### Records supplied
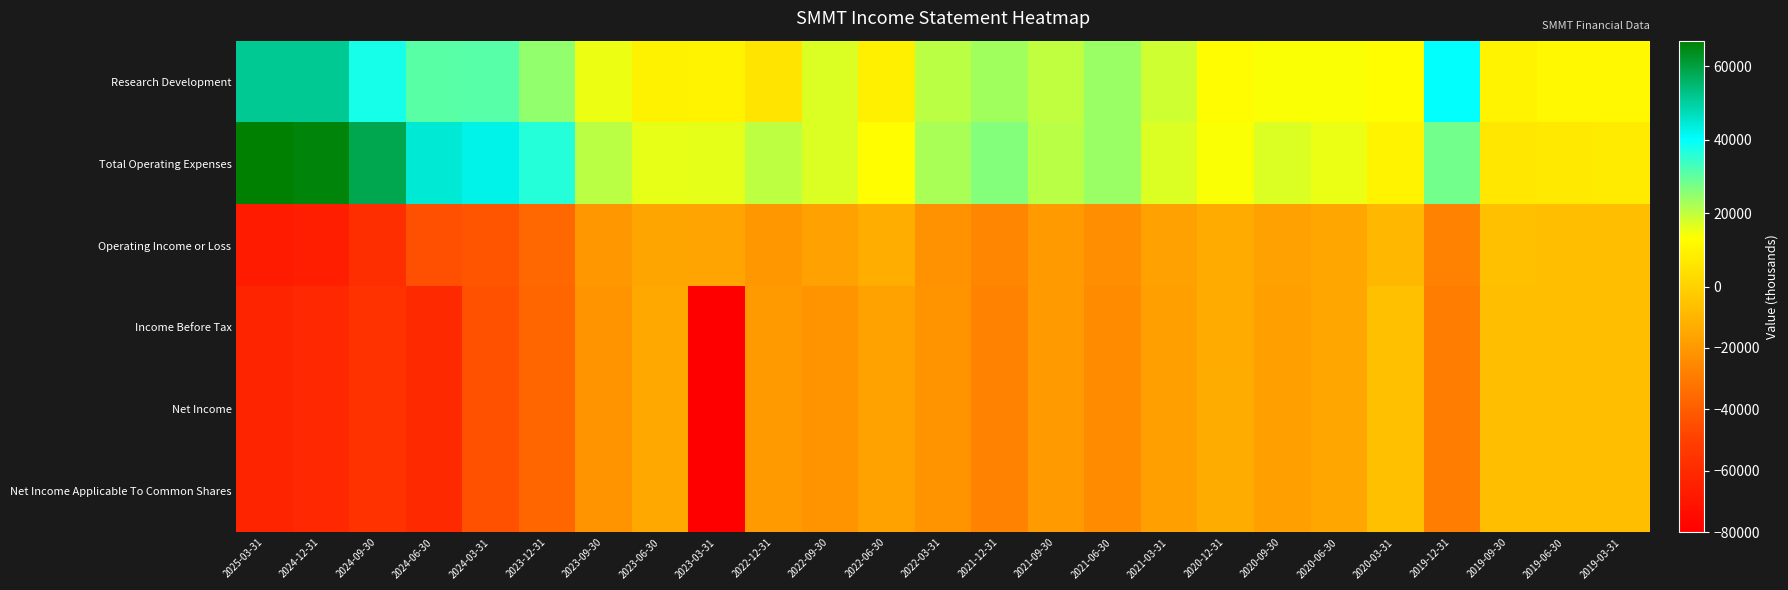

Which series has the largest total across all categories?

Total Operating Expenses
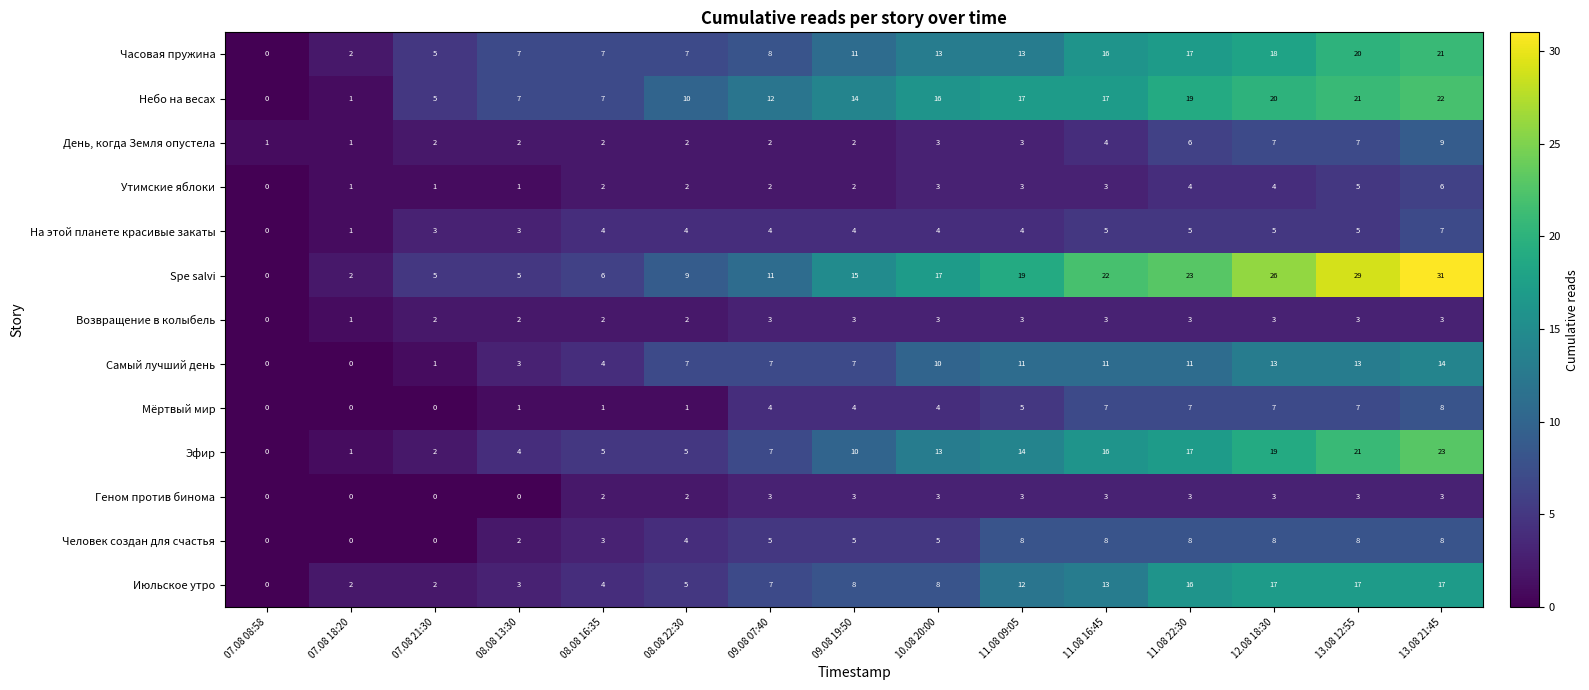

How many values in На этой планете красивые закаты are above zero?

14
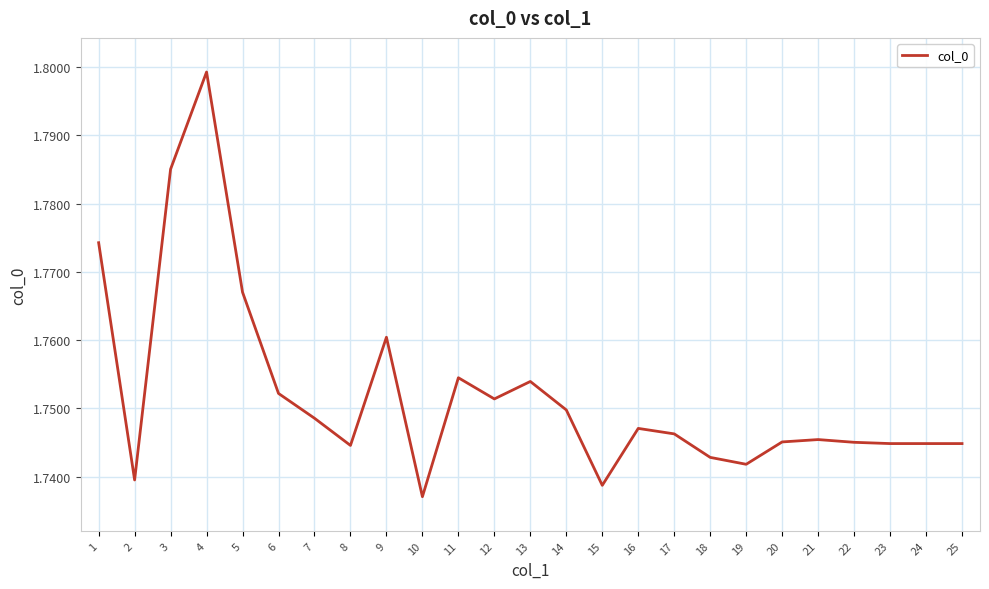

Which label corresponds to the smallest value in the chart?

10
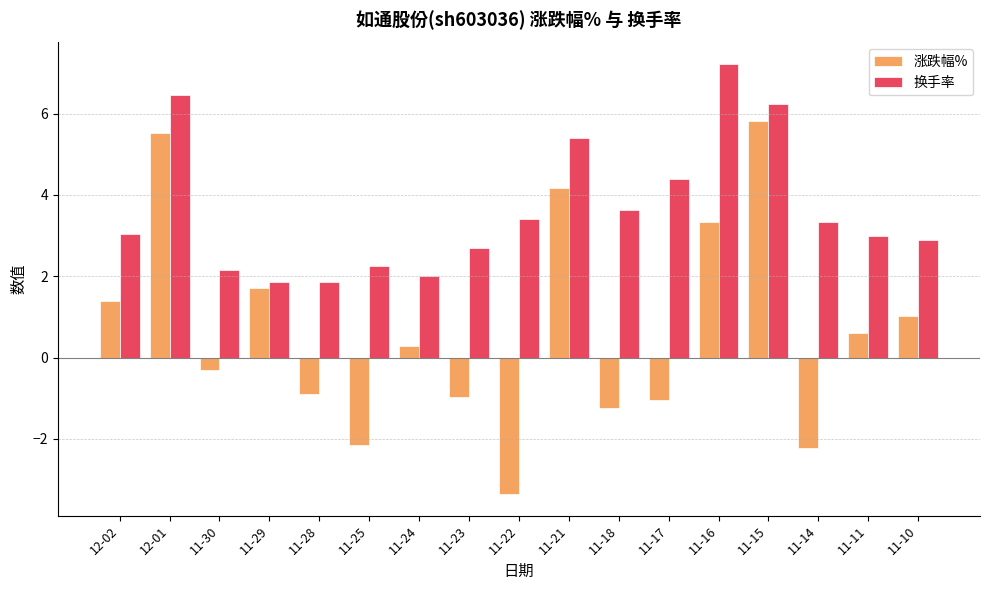

What is the difference between the highest and lowest values at 11-28?

2.7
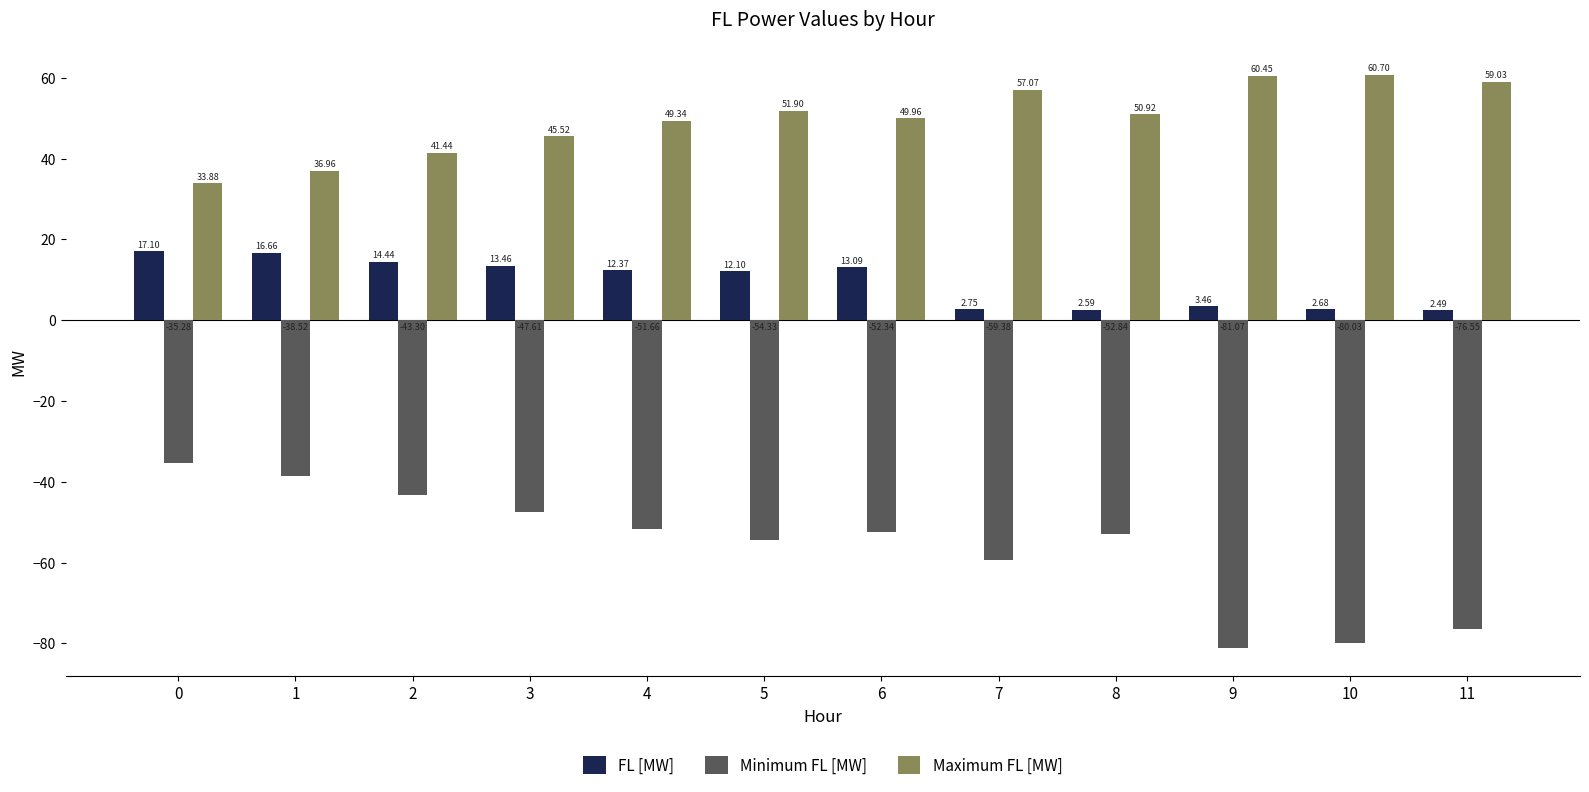

Rank the series by their average value, from highest to lowest.

Maximum FL [MW], FL [MW], Minimum FL [MW]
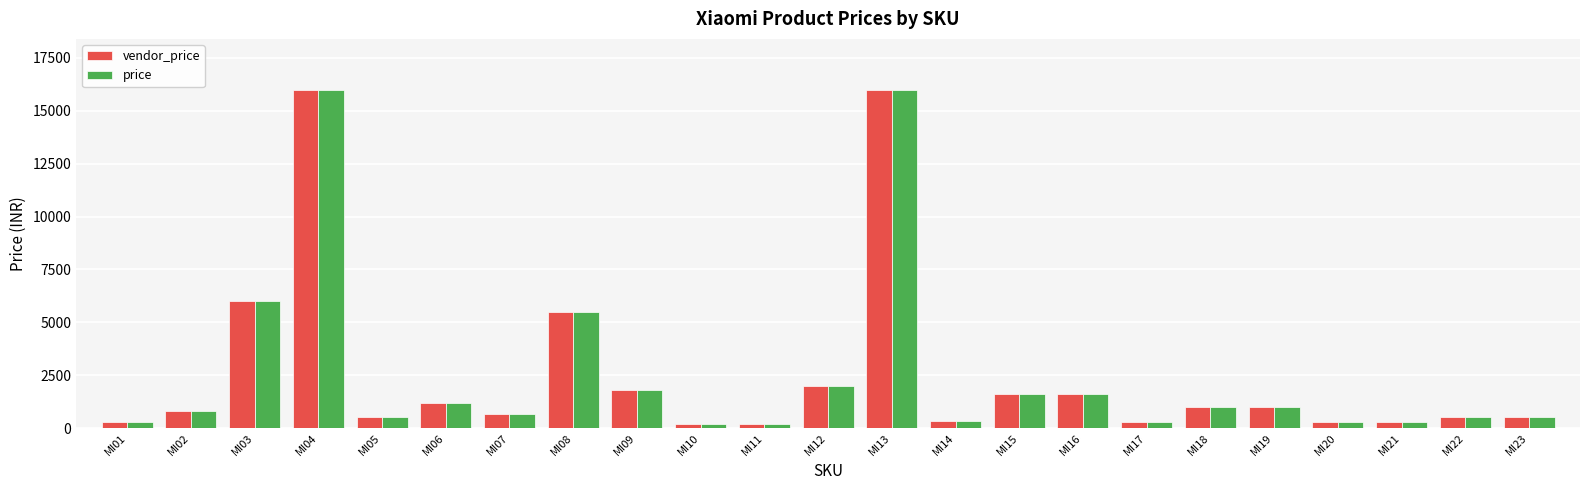

Count the number of data series in this chart.

2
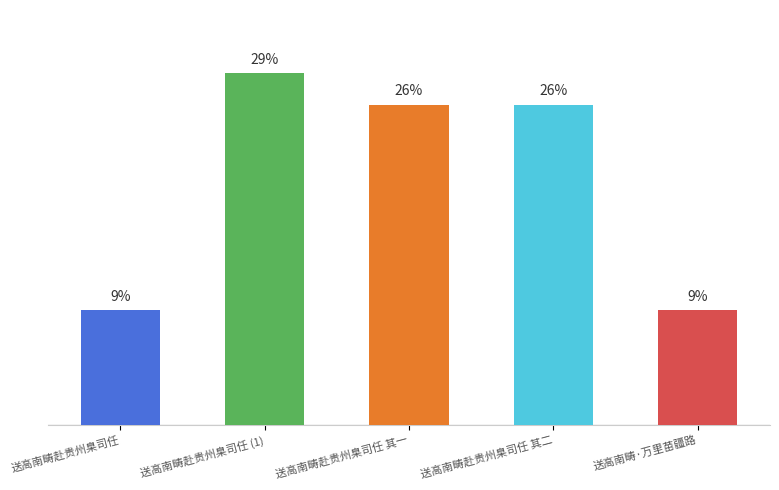

What is the ratio of the value at 送高南畴赴贵州臬司任 其二 to the value at 送高南畴赴贵州臬司任?

2.8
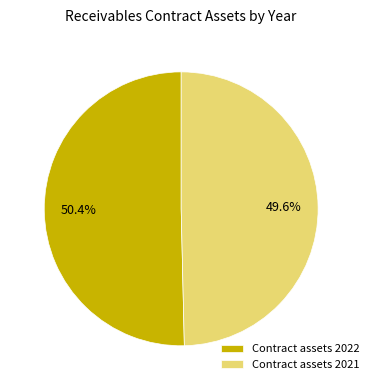

To the nearest percent, what is the difference between the Contract assets 2021 and Contract assets 2022 slice percentages?

1%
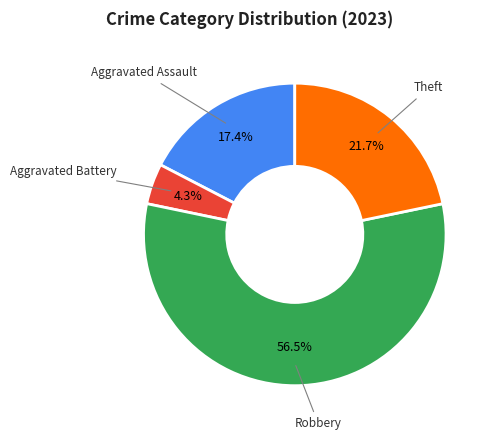

Is there a majority slice in this chart?

Yes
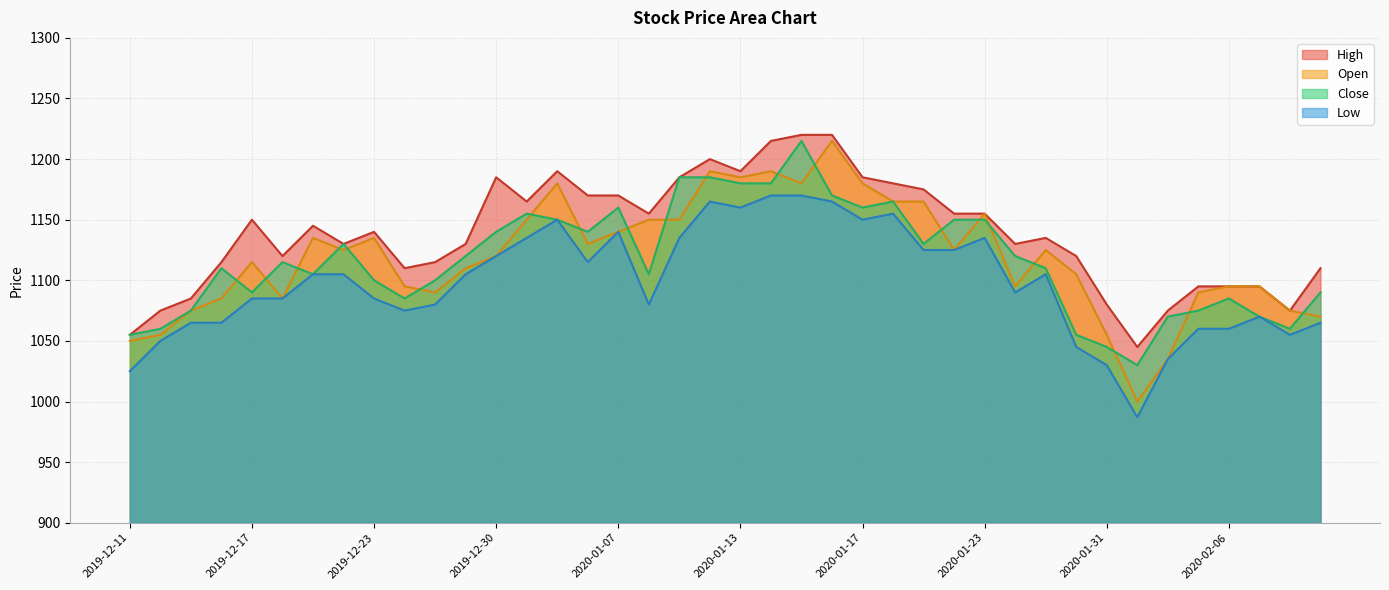

What is the spread (max minus min) of values at 2020-01-16?

55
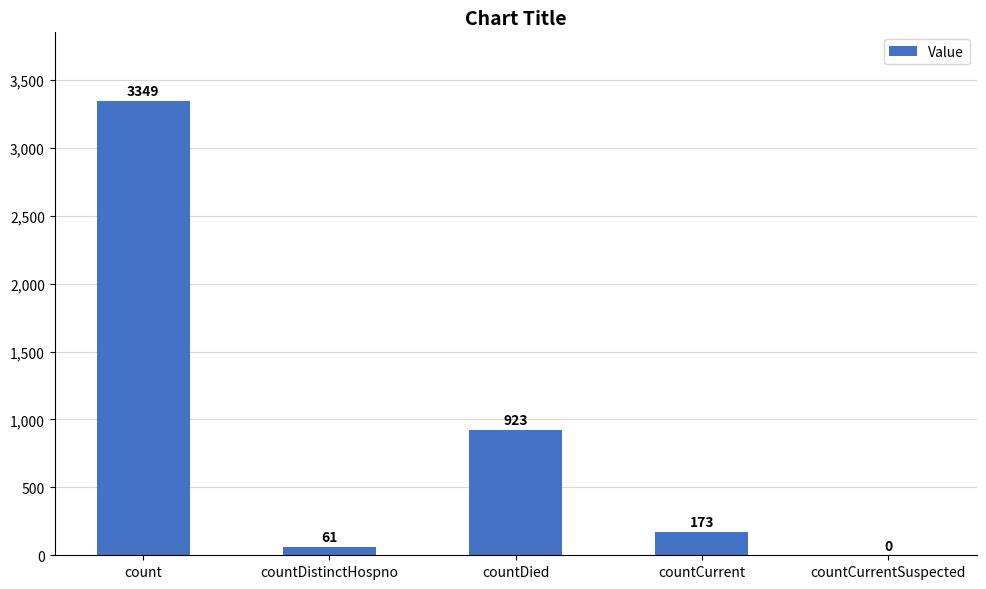

Which has a higher value, count or countDistinctHospno?

count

### Brief
Write out all the items above again, switching every "chart" to "graph" and leaving everything else unchanged. Leave the pictures out.

### Exercise solution
Which series has the largest total across all categories?

Total Operating Expenses

How many values in На этой планете красивые закаты are above zero?

14

Which label corresponds to the smallest value in the graph?

10

What is the difference between the highest and lowest values at 11-28?

2.7

Rank the series by their average value, from highest to lowest.

Maximum FL [MW], FL [MW], Minimum FL [MW]

Count the number of data series in this graph.

2

What is the ratio of the value at 送高南畴赴贵州臬司任 其二 to the value at 送高南畴赴贵州臬司任?

2.8

To the nearest percent, what is the difference between the Contract assets 2021 and Contract assets 2022 slice percentages?

1%

Is there a majority slice in this graph?

Yes

What is the spread (max minus min) of values at 2020-01-16?

55

Which has a higher value, count or countDistinctHospno?

count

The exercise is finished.